→ ASSIGNMENT
Rewrite the text of every item below, replacing "Acheteur vérifié" with "Acheteuse vérifiée" and keeping everything else unchanged. Leave the pictures out of your answer.
START DATA LISTING
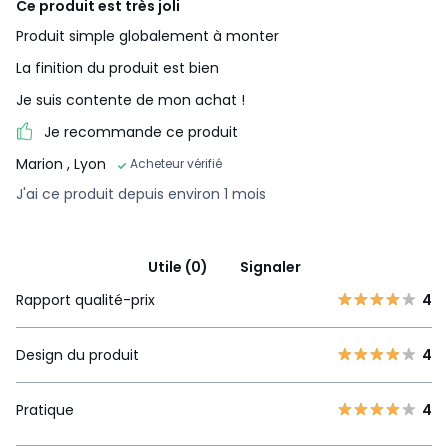
Ce produit est très joli
Produit simple globalement à monter
La finition du produit est bien
Je suis contente de mon achat !
Je recommande ce produit
Marion
, Lyon
Acheteur vérifié
J'ai ce produit depuis environ 1 mois
Utile (0)
Signaler
Rapport qualité-prix
4
Design du produit
4
Pratique
4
END DATA LISTING
→ RESULT
Ce produit est très joli
Produit simple globalement à monter
La finition du produit est bien
Je suis contente de mon achat !
Je recommande ce produit
Marion
, Lyon
Acheteuse vérifiée
J'ai ce produit depuis environ 1 mois
Utile (0)
Signaler
Rapport qualité-prix
4
Design du produit
4
Pratique
4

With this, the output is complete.